◆ Problem description: Copy out the entire listing word for word.

◆ Data shown:
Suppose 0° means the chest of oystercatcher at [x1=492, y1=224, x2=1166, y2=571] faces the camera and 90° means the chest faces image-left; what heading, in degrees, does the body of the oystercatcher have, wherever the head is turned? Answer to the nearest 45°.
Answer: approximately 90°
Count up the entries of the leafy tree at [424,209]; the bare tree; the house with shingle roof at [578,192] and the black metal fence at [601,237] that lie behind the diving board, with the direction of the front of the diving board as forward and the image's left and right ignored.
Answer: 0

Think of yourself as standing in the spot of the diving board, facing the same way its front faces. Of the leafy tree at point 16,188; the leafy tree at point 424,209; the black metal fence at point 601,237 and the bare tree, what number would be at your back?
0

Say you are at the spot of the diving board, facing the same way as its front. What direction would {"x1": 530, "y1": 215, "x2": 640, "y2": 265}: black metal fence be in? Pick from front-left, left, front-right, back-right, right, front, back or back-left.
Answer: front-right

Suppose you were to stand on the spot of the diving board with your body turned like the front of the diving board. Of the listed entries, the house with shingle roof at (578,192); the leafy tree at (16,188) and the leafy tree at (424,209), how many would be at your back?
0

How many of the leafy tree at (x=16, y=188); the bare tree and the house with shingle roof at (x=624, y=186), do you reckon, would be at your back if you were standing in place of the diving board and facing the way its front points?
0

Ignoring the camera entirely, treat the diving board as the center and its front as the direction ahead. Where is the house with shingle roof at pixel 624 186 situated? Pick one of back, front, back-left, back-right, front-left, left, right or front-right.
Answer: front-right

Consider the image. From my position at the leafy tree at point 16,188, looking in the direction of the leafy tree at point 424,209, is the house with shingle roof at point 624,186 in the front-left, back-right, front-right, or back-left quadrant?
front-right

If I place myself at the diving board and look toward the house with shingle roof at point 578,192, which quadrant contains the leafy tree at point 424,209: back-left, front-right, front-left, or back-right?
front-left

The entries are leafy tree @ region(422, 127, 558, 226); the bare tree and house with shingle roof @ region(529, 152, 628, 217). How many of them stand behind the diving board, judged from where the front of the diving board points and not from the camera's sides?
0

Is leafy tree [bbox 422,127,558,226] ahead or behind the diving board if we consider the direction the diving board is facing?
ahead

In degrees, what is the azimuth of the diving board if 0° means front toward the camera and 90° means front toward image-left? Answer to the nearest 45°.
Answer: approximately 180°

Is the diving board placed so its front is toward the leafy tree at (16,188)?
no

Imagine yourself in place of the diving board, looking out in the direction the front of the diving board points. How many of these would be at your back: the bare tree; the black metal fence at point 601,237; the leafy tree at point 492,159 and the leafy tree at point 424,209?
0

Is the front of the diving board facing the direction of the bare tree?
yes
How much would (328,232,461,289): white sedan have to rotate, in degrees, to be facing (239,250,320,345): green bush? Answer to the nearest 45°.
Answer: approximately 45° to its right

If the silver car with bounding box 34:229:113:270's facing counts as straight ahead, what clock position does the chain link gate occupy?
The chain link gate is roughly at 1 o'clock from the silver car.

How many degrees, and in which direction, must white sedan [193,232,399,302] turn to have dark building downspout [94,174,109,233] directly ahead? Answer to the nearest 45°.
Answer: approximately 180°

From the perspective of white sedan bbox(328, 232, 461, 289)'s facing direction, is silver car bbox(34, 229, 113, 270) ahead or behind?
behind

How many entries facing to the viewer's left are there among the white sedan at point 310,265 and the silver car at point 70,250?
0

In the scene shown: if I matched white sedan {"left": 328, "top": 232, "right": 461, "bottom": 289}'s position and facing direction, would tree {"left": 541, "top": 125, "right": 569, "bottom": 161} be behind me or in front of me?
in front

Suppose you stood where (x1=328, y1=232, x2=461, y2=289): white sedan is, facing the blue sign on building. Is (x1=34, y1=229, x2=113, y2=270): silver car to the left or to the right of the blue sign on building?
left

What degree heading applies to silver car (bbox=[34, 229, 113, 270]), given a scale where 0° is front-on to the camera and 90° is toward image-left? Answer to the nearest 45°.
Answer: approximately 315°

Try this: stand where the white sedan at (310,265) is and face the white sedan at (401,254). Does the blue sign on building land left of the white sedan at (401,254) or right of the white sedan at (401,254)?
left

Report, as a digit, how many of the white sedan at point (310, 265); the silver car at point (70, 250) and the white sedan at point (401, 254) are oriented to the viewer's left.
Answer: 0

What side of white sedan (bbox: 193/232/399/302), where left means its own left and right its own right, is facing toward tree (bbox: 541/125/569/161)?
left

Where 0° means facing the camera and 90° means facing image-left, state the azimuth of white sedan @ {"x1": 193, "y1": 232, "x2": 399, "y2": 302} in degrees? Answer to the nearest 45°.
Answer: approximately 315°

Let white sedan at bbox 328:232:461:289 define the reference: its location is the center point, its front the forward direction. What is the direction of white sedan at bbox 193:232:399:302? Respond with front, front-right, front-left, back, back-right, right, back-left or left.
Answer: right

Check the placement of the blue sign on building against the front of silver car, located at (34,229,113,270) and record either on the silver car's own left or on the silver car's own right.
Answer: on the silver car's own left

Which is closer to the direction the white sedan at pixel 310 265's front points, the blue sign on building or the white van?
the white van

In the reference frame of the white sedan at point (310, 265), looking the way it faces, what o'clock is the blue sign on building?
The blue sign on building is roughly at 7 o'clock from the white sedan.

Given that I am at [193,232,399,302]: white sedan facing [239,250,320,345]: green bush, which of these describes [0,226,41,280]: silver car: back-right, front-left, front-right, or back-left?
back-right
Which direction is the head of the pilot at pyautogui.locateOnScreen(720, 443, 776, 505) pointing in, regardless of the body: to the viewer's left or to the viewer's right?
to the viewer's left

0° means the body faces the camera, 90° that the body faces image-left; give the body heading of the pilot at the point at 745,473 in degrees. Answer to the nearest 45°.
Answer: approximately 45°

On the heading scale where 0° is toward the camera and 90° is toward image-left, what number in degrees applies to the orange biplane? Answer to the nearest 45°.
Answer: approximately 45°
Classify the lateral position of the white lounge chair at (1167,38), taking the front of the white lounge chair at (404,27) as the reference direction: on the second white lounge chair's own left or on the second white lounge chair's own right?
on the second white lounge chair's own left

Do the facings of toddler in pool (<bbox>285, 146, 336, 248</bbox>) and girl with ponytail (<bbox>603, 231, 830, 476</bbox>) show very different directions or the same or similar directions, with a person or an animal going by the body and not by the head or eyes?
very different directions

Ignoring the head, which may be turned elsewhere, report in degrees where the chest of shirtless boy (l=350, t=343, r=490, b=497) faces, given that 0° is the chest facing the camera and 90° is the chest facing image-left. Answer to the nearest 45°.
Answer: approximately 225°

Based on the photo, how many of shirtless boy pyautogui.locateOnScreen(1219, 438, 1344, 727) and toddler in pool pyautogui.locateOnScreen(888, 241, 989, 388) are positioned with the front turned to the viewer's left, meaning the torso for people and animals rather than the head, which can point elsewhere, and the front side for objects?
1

◆ Response to the exercise:
Suppose 0° means the chest of oystercatcher at [x1=492, y1=224, x2=1166, y2=571] faces the camera and 90° means the chest faces image-left; what heading, in degrees, does the body of the oystercatcher have, wherever the head is turned? Answer to the nearest 45°.
Answer: approximately 90°
Count up the entries of the leafy tree at [424,209]; the bare tree; the house with shingle roof at [578,192] and the black metal fence at [601,237] that lie behind the diving board, with the direction of the front of the diving board as forward and the image's left and right ignored.
Answer: 0

Think of yourself as standing in the spot of the diving board, facing the same way its front faces. Of the leafy tree at point 16,188; the leafy tree at point 424,209; the black metal fence at point 601,237 and the bare tree, what number would be at your back?
0

Say you are at the spot of the diving board, facing the same way as its front. What direction would {"x1": 530, "y1": 215, "x2": 640, "y2": 265}: black metal fence be in? Pick from front-left, left, front-right, back-right, right, front, back or back-left.
Answer: front-right

Suppose you were to stand on the spot of the diving board with your body turned like the front of the diving board. Of the listed entries, the house with shingle roof at (578,192); the leafy tree at (16,188) and the leafy tree at (424,209), how many would be at your back?
0

How many of the leafy tree at (x=16, y=188); the bare tree and the house with shingle roof at (x=624, y=186), do you reckon, would be at your back if you were standing in place of the diving board and facing the way its front points?
0

Ignoring the camera entirely, treat the diving board as the center and its front as the direction ahead. Where is the house with shingle roof at pixel 624 186 situated? Pick one of back, front, back-left, back-right, front-left, left, right or front-right.
Answer: front-right

Consider the image. From my position at the leafy tree at point 16,188, looking in the direction of the leafy tree at point 424,209, is the house with shingle roof at point 624,186 in the front-left, back-right, front-right, or back-left quadrant?
front-right

If I place myself at the diving board and look toward the house with shingle roof at point 578,192, which quadrant contains the leafy tree at point 424,209: back-left, front-right, front-left, or back-right?
front-left

The entries are leafy tree @ region(422, 127, 558, 226); the bare tree and house with shingle roof @ region(529, 152, 628, 217). How many of them stand behind the diving board, judged from where the front of the diving board points and not from the camera's sides?
0

Is leafy tree [bbox 422,127,558,226] ahead or behind the diving board if we consider the direction the diving board is facing?
ahead

In degrees, what is the azimuth of the diving board if 0° means front toward the camera and 90° means front toward image-left? Answer to the nearest 45°.
Answer: approximately 180°

Is the diving board placed so its front is toward the leafy tree at (16,188)?
no

Imagine yourself in place of the diving board, looking out in the direction the front of the diving board points. How many of these would be at your back: the bare tree; the black metal fence at point 601,237; the leafy tree at point 492,159 and the leafy tree at point 424,209?
0

Is the front of the diving board facing the direction of the bare tree?
yes
How much would (328,232,461,289): white sedan have to rotate, in degrees, to be facing (239,250,320,345): green bush? Answer to the nearest 45°.
Answer: approximately 45° to its right

If the silver car with bounding box 34:229:113:270's facing counts as straight ahead, what clock position does the chain link gate occupy?
The chain link gate is roughly at 1 o'clock from the silver car.

How many degrees, and in which direction, must white sedan [193,232,399,302] turn to have dark building downspout [94,174,109,233] directly ahead? Answer to the nearest 45°.
Answer: approximately 180°

From the perspective of white sedan bbox(328, 232, 461, 289)'s facing direction, is silver car bbox(34, 229, 113, 270) ahead or behind?
behind

How many entries facing to the viewer's left are there among the white sedan at point 310,265 and the silver car at point 70,250?
0

In the scene shown: if I matched white sedan {"left": 328, "top": 232, "right": 461, "bottom": 289}'s position and facing direction, would tree {"left": 541, "top": 125, "right": 569, "bottom": 161} be behind me or in front of me?
in front

Suppose you stood where (x1=328, y1=232, x2=461, y2=289): white sedan is, facing the blue sign on building. Is (x1=34, y1=229, x2=113, y2=270): silver car to the left or to the right of the blue sign on building?
left

What degree heading applies to silver car (bbox=[34, 229, 113, 270]), given a scale where 0° is front-on to the camera and 90° is toward image-left? Answer to the nearest 45°.
Answer: approximately 315°

Try this: stand where the white sedan at (310,265) is and face the white sedan at (401,254). Does the blue sign on building land left of the white sedan at (401,254) or right of the white sedan at (401,254)?
left

Report, as a digit, how many of the white sedan at point (310, 265); the silver car at point (70, 250) and the white sedan at point (401, 254) are oriented to the viewer's left.
Answer: 0

What side of white sedan (bbox: 193/232/399/302), where left means its own left and right its own right, is facing toward tree (bbox: 541/125/569/161)?
left

Where 0° means facing the camera and 90° means facing image-left, state the azimuth of white sedan @ {"x1": 193, "y1": 232, "x2": 399, "y2": 302} in degrees? Answer to the nearest 45°.
Answer: approximately 315°

Let white sedan at bbox 328:232:461:289 define the reference: its location is the center point, its front the forward direction. What is the direction of white sedan at bbox 193:232:399:302? Respond with front, front-right, front-left, back, back-right, right, back-left or left.
Answer: right

Check the placement of the blue sign on building against the front of silver car, located at (34,229,113,270) and record either on the silver car's own left or on the silver car's own right.
Answer: on the silver car's own left

Which is closer to the direction the white sedan at pixel 310 265's front points, the blue sign on building or the white van?
the white van

In the reference frame of the white sedan at point (310, 265), looking the way it faces, what o'clock is the blue sign on building?
The blue sign on building is roughly at 7 o'clock from the white sedan.

Given that I am at [193,232,399,302]: white sedan facing [239,250,320,345]: green bush, which of these describes [0,226,41,280]: silver car: back-right, front-left, front-right, or back-left?
back-right
Which direction is the head of the pilot at pyautogui.locateOnScreen(720, 443, 776, 505) pointing in, regardless of the body: to the viewer's left or to the viewer's right?
to the viewer's left

0° means the body faces the camera, 90° that the body faces image-left; give the body heading of the pilot at the point at 745,473 in degrees. Answer to the nearest 45°.
Answer: approximately 45°

On the heading scale where 0° is toward the camera and 90° is toward image-left, what number in degrees applies to the orange biplane? Answer to the nearest 45°.
Answer: approximately 45°
Classify the lateral position of the white lounge chair at (1167,38), taking the front of the white lounge chair at (404,27) as the reference direction: on the second white lounge chair's own left or on the second white lounge chair's own right?
on the second white lounge chair's own left

Do the facings of toddler in pool (<bbox>285, 146, 336, 248</bbox>) and girl with ponytail (<bbox>603, 231, 830, 476</bbox>) show very different directions or the same or similar directions, with a person or an animal going by the body and not by the head or eyes?
very different directions

Ignoring the head, which may be turned elsewhere, report in degrees where the chest of shirtless boy (l=350, t=343, r=490, b=497) faces, given that 0° is the chest facing the camera and 90° is the chest facing image-left. Answer to the nearest 45°.
Answer: approximately 225°

Based on the photo, how many of shirtless boy pyautogui.locateOnScreen(1219, 438, 1344, 727) and toddler in pool pyautogui.locateOnScreen(888, 241, 989, 388) are positioned with the front turned to the viewer's left, meaning the torso for people and animals rather than the head, which can point elsewhere, and the front side for objects?
1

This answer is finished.